RAW DATA:
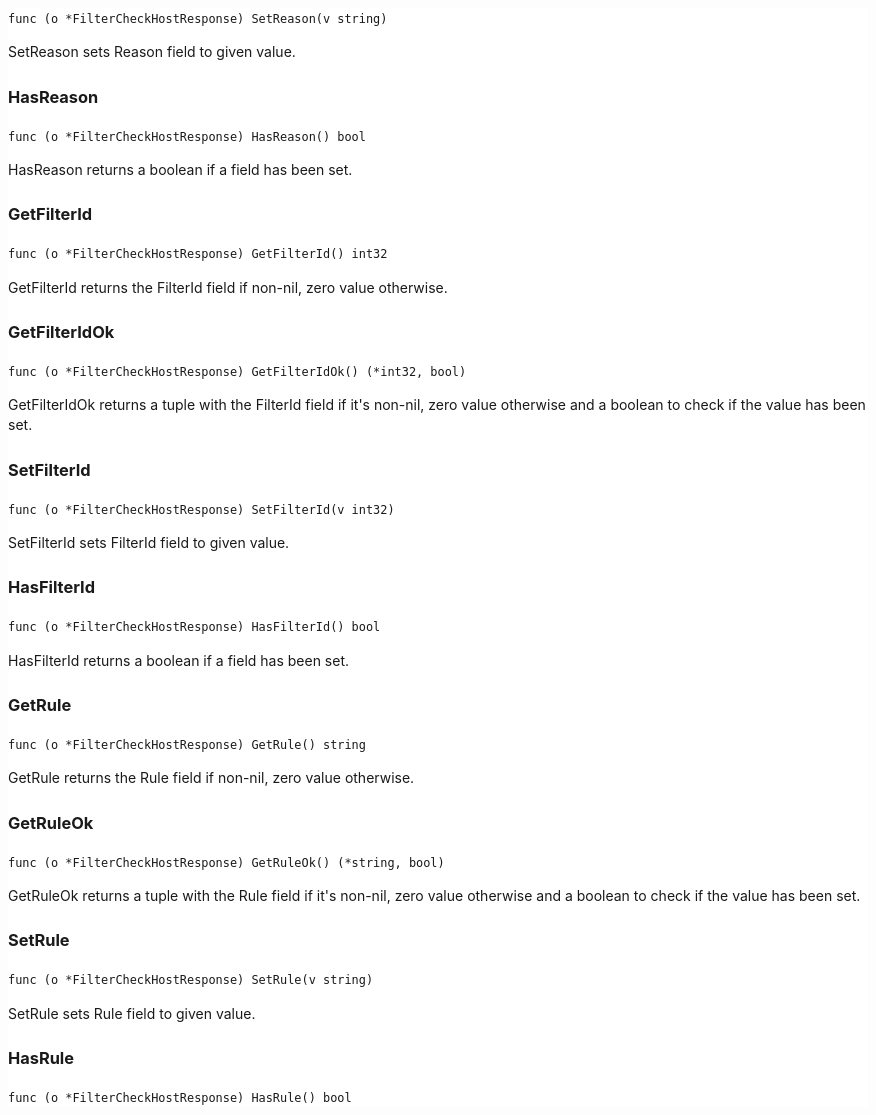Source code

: `func (o *FilterCheckHostResponse) SetReason(v string)`

SetReason sets Reason field to given value.

### HasReason

`func (o *FilterCheckHostResponse) HasReason() bool`

HasReason returns a boolean if a field has been set.

### GetFilterId

`func (o *FilterCheckHostResponse) GetFilterId() int32`

GetFilterId returns the FilterId field if non-nil, zero value otherwise.

### GetFilterIdOk

`func (o *FilterCheckHostResponse) GetFilterIdOk() (*int32, bool)`

GetFilterIdOk returns a tuple with the FilterId field if it's non-nil, zero value otherwise
and a boolean to check if the value has been set.

### SetFilterId

`func (o *FilterCheckHostResponse) SetFilterId(v int32)`

SetFilterId sets FilterId field to given value.

### HasFilterId

`func (o *FilterCheckHostResponse) HasFilterId() bool`

HasFilterId returns a boolean if a field has been set.

### GetRule

`func (o *FilterCheckHostResponse) GetRule() string`

GetRule returns the Rule field if non-nil, zero value otherwise.

### GetRuleOk

`func (o *FilterCheckHostResponse) GetRuleOk() (*string, bool)`

GetRuleOk returns a tuple with the Rule field if it's non-nil, zero value otherwise
and a boolean to check if the value has been set.

### SetRule

`func (o *FilterCheckHostResponse) SetRule(v string)`

SetRule sets Rule field to given value.

### HasRule

`func (o *FilterCheckHostResponse) HasRule() bool`
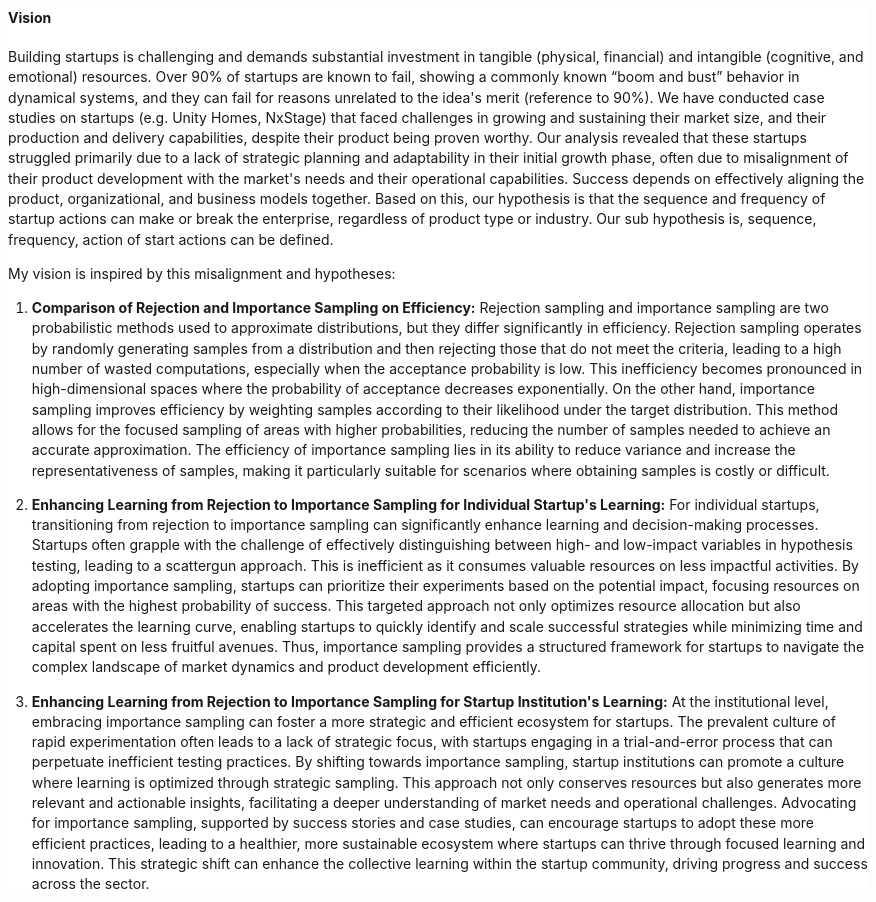 
#### Vision

Building startups is challenging and demands substantial investment in tangible (physical, financial) and intangible (cognitive, and emotional) resources. Over 90% of startups are known to fail, showing a commonly known “boom and bust” behavior in dynamical systems, and they can fail for reasons unrelated to the idea's merit (reference to 90%). We have conducted case studies on startups (e.g. Unity Homes, NxStage) that faced challenges in growing and sustaining their market size, and their production and delivery capabilities, despite their product being proven worthy. Our analysis revealed that these startups struggled primarily due to a lack of strategic planning and adaptability in their initial growth phase, often due to misalignment of their product development with the market's needs and their operational capabilities. Success depends on effectively aligning the product, organizational, and business models together. Based on this, our hypothesis is that the sequence and frequency of startup actions can make or break the enterprise, regardless of product type or industry. Our sub hypothesis is, sequence, frequency, action of start actions can be defined.

My vision is inspired by this misalignment and hypotheses: 

1. **Comparison of Rejection and Importance Sampling on Efficiency:**
Rejection sampling and importance sampling are two probabilistic methods used to approximate distributions, but they differ significantly in efficiency. Rejection sampling operates by randomly generating samples from a distribution and then rejecting those that do not meet the criteria, leading to a high number of wasted computations, especially when the acceptance probability is low. This inefficiency becomes pronounced in high-dimensional spaces where the probability of acceptance decreases exponentially. On the other hand, importance sampling improves efficiency by weighting samples according to their likelihood under the target distribution. This method allows for the focused sampling of areas with higher probabilities, reducing the number of samples needed to achieve an accurate approximation. The efficiency of importance sampling lies in its ability to reduce variance and increase the representativeness of samples, making it particularly suitable for scenarios where obtaining samples is costly or difficult.

2. **Enhancing Learning from Rejection to Importance Sampling for Individual Startup's Learning:**
For individual startups, transitioning from rejection to importance sampling can significantly enhance learning and decision-making processes. Startups often grapple with the challenge of effectively distinguishing between high- and low-impact variables in hypothesis testing, leading to a scattergun approach. This is inefficient as it consumes valuable resources on less impactful activities. By adopting importance sampling, startups can prioritize their experiments based on the potential impact, focusing resources on areas with the highest probability of success. This targeted approach not only optimizes resource allocation but also accelerates the learning curve, enabling startups to quickly identify and scale successful strategies while minimizing time and capital spent on less fruitful avenues. Thus, importance sampling provides a structured framework for startups to navigate the complex landscape of market dynamics and product development efficiently.

3. **Enhancing Learning from Rejection to Importance Sampling for Startup Institution's Learning:**
At the institutional level, embracing importance sampling can foster a more strategic and efficient ecosystem for startups. The prevalent culture of rapid experimentation often leads to a lack of strategic focus, with startups engaging in a trial-and-error process that can perpetuate inefficient testing practices. By shifting towards importance sampling, startup institutions can promote a culture where learning is optimized through strategic sampling. This approach not only conserves resources but also generates more relevant and actionable insights, facilitating a deeper understanding of market needs and operational challenges. Advocating for importance sampling, supported by success stories and case studies, can encourage startups to adopt these more efficient practices, leading to a healthier, more sustainable ecosystem where startups can thrive through focused learning and innovation. This strategic shift can enhance the collective learning within the startup community, driving progress and success across the sector.
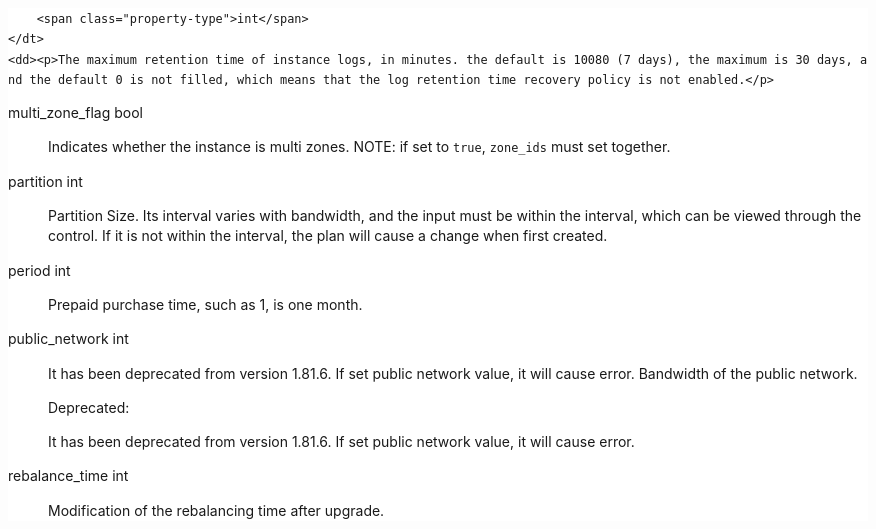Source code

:         <span class="property-type">int</span>
    </dt>
    <dd><p>The maximum retention time of instance logs, in minutes. the default is 10080 (7 days), the maximum is 30 days, and the default 0 is not filled, which means that the log retention time recovery policy is not enabled.</p>
</dd><dt class="property-optional"
            title="Optional">
        <span id="multi_zone_flag_python">
<a data-swiftype-name="resource-property" data-swiftype-type="text" href="#multi_zone_flag_python" style="color: inherit; text-decoration: inherit;">multi_<wbr>zone_<wbr>flag</a>
</span>
        <span class="property-indicator"></span>
        <span class="property-type">bool</span>
    </dt>
    <dd><p>Indicates whether the instance is multi zones. NOTE: if set to <code>true</code>, <code>zone_ids</code> must set together.</p>
</dd><dt class="property-optional"
            title="Optional">
        <span id="partition_python">
<a data-swiftype-name="resource-property" data-swiftype-type="text" href="#partition_python" style="color: inherit; text-decoration: inherit;">partition</a>
</span>
        <span class="property-indicator"></span>
        <span class="property-type">int</span>
    </dt>
    <dd><p>Partition Size. Its interval varies with bandwidth, and the input must be within the interval, which can be viewed through the control. If it is not within the interval, the plan will cause a change when first created.</p>
</dd><dt class="property-optional"
            title="Optional">
        <span id="period_python">
<a data-swiftype-name="resource-property" data-swiftype-type="text" href="#period_python" style="color: inherit; text-decoration: inherit;">period</a>
</span>
        <span class="property-indicator"></span>
        <span class="property-type">int</span>
    </dt>
    <dd><p>Prepaid purchase time, such as 1, is one month.</p>
</dd><dt class="property-optional property-deprecated"
            title="Optional, Deprecated">
        <span id="public_network_python">
<a data-swiftype-name="resource-property" data-swiftype-type="text" href="#public_network_python" style="color: inherit; text-decoration: inherit;">public_<wbr>network</a>
</span>
        <span class="property-indicator"></span>
        <span class="property-type">int</span>
    </dt>
    <dd><p>It has been deprecated from version 1.81.6. If set public network value, it will cause error. Bandwidth of the public network.</p>
<p class="property-message">Deprecated:<p>It has been deprecated from version 1.81.6. If set public network value, it will cause error.</p>
</p></dd><dt class="property-optional"
            title="Optional">
        <span id="rebalance_time_python">
<a data-swiftype-name="resource-property" data-swiftype-type="text" href="#rebalance_time_python" style="color: inherit; text-decoration: inherit;">rebalance_<wbr>time</a>
</span>
        <span class="property-indicator"></span>
        <span class="property-type">int</span>
    </dt>
    <dd><p>Modification of the rebalancing time after upgrade.</p>
</dd><dt class="property-optional"
            title="Optional">
        <span id="renew_flag_python">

JOB ITEM: Everything in the records above should be printed exactly, apart from the pictures.

OUTPUT OF THE EXERCISE:
Source code

: `func (o *FilterCheckHostResponse) SetReason(v string)`

SetReason sets Reason field to given value.

### HasReason

`func (o *FilterCheckHostResponse) HasReason() bool`

HasReason returns a boolean if a field has been set.

### GetFilterId

`func (o *FilterCheckHostResponse) GetFilterId() int32`

GetFilterId returns the FilterId field if non-nil, zero value otherwise.

### GetFilterIdOk

`func (o *FilterCheckHostResponse) GetFilterIdOk() (*int32, bool)`

GetFilterIdOk returns a tuple with the FilterId field if it's non-nil, zero value otherwise
and a boolean to check if the value has been set.

### SetFilterId

`func (o *FilterCheckHostResponse) SetFilterId(v int32)`

SetFilterId sets FilterId field to given value.

### HasFilterId

`func (o *FilterCheckHostResponse) HasFilterId() bool`

HasFilterId returns a boolean if a field has been set.

### GetRule

`func (o *FilterCheckHostResponse) GetRule() string`

GetRule returns the Rule field if non-nil, zero value otherwise.

### GetRuleOk

`func (o *FilterCheckHostResponse) GetRuleOk() (*string, bool)`

GetRuleOk returns a tuple with the Rule field if it's non-nil, zero value otherwise
and a boolean to check if the value has been set.

### SetRule

`func (o *FilterCheckHostResponse) SetRule(v string)`

SetRule sets Rule field to given value.

### HasRule

`func (o *FilterCheckHostResponse) HasRule() bool`
#### Vision

Building startups is challenging and demands substantial investment in tangible (physical, financial) and intangible (cognitive, and emotional) resources. Over 90% of startups are known to fail, showing a commonly known “boom and bust” behavior in dynamical systems, and they can fail for reasons unrelated to the idea's merit (reference to 90%). We have conducted case studies on startups (e.g. Unity Homes, NxStage) that faced challenges in growing and sustaining their market size, and their production and delivery capabilities, despite their product being proven worthy. Our analysis revealed that these startups struggled primarily due to a lack of strategic planning and adaptability in their initial growth phase, often due to misalignment of their product development with the market's needs and their operational capabilities. Success depends on effectively aligning the product, organizational, and business models together. Based on this, our hypothesis is that the sequence and frequency of startup actions can make or break the enterprise, regardless of product type or industry. Our sub hypothesis is, sequence, frequency, action of start actions can be defined.

My vision is inspired by this misalignment and hypotheses: 

1. **Comparison of Rejection and Importance Sampling on Efficiency:**
Rejection sampling and importance sampling are two probabilistic methods used to approximate distributions, but they differ significantly in efficiency. Rejection sampling operates by randomly generating samples from a distribution and then rejecting those that do not meet the criteria, leading to a high number of wasted computations, especially when the acceptance probability is low. This inefficiency becomes pronounced in high-dimensional spaces where the probability of acceptance decreases exponentially. On the other hand, importance sampling improves efficiency by weighting samples according to their likelihood under the target distribution. This method allows for the focused sampling of areas with higher probabilities, reducing the number of samples needed to achieve an accurate approximation. The efficiency of importance sampling lies in its ability to reduce variance and increase the representativeness of samples, making it particularly suitable for scenarios where obtaining samples is costly or difficult.

2. **Enhancing Learning from Rejection to Importance Sampling for Individual Startup's Learning:**
For individual startups, transitioning from rejection to importance sampling can significantly enhance learning and decision-making processes. Startups often grapple with the challenge of effectively distinguishing between high- and low-impact variables in hypothesis testing, leading to a scattergun approach. This is inefficient as it consumes valuable resources on less impactful activities. By adopting importance sampling, startups can prioritize their experiments based on the potential impact, focusing resources on areas with the highest probability of success. This targeted approach not only optimizes resource allocation but also accelerates the learning curve, enabling startups to quickly identify and scale successful strategies while minimizing time and capital spent on less fruitful avenues. Thus, importance sampling provides a structured framework for startups to navigate the complex landscape of market dynamics and product development efficiently.

3. **Enhancing Learning from Rejection to Importance Sampling for Startup Institution's Learning:**
At the institutional level, embracing importance sampling can foster a more strategic and efficient ecosystem for startups. The prevalent culture of rapid experimentation often leads to a lack of strategic focus, with startups engaging in a trial-and-error process that can perpetuate inefficient testing practices. By shifting towards importance sampling, startup institutions can promote a culture where learning is optimized through strategic sampling. This approach not only conserves resources but also generates more relevant and actionable insights, facilitating a deeper understanding of market needs and operational challenges. Advocating for importance sampling, supported by success stories and case studies, can encourage startups to adopt these more efficient practices, leading to a healthier, more sustainable ecosystem where startups can thrive through focused learning and innovation. This strategic shift can enhance the collective learning within the startup community, driving progress and success across the sector.
Source code

:         <span class="property-type">int</span>
    </dt>
    <dd><p>The maximum retention time of instance logs, in minutes. the default is 10080 (7 days), the maximum is 30 days, and the default 0 is not filled, which means that the log retention time recovery policy is not enabled.</p>
</dd><dt class="property-optional"
            title="Optional">
        <span id="multi_zone_flag_python">
<a data-swiftype-name="resource-property" data-swiftype-type="text" href="#multi_zone_flag_python" style="color: inherit; text-decoration: inherit;">multi_<wbr>zone_<wbr>flag</a>
</span>
        <span class="property-indicator"></span>
        <span class="property-type">bool</span>
    </dt>
    <dd><p>Indicates whether the instance is multi zones. NOTE: if set to <code>true</code>, <code>zone_ids</code> must set together.</p>
</dd><dt class="property-optional"
            title="Optional">
        <span id="partition_python">
<a data-swiftype-name="resource-property" data-swiftype-type="text" href="#partition_python" style="color: inherit; text-decoration: inherit;">partition</a>
</span>
        <span class="property-indicator"></span>
        <span class="property-type">int</span>
    </dt>
    <dd><p>Partition Size. Its interval varies with bandwidth, and the input must be within the interval, which can be viewed through the control. If it is not within the interval, the plan will cause a change when first created.</p>
</dd><dt class="property-optional"
            title="Optional">
        <span id="period_python">
<a data-swiftype-name="resource-property" data-swiftype-type="text" href="#period_python" style="color: inherit; text-decoration: inherit;">period</a>
</span>
        <span class="property-indicator"></span>
        <span class="property-type">int</span>
    </dt>
    <dd><p>Prepaid purchase time, such as 1, is one month.</p>
</dd><dt class="property-optional property-deprecated"
            title="Optional, Deprecated">
        <span id="public_network_python">
<a data-swiftype-name="resource-property" data-swiftype-type="text" href="#public_network_python" style="color: inherit; text-decoration: inherit;">public_<wbr>network</a>
</span>
        <span class="property-indicator"></span>
        <span class="property-type">int</span>
    </dt>
    <dd><p>It has been deprecated from version 1.81.6. If set public network value, it will cause error. Bandwidth of the public network.</p>
<p class="property-message">Deprecated:<p>It has been deprecated from version 1.81.6. If set public network value, it will cause error.</p>
</p></dd><dt class="property-optional"
            title="Optional">
        <span id="rebalance_time_python">
<a data-swiftype-name="resource-property" data-swiftype-type="text" href="#rebalance_time_python" style="color: inherit; text-decoration: inherit;">rebalance_<wbr>time</a>
</span>
        <span class="property-indicator"></span>
        <span class="property-type">int</span>
    </dt>
    <dd><p>Modification of the rebalancing time after upgrade.</p>
</dd><dt class="property-optional"
            title="Optional">
        <span id="renew_flag_python">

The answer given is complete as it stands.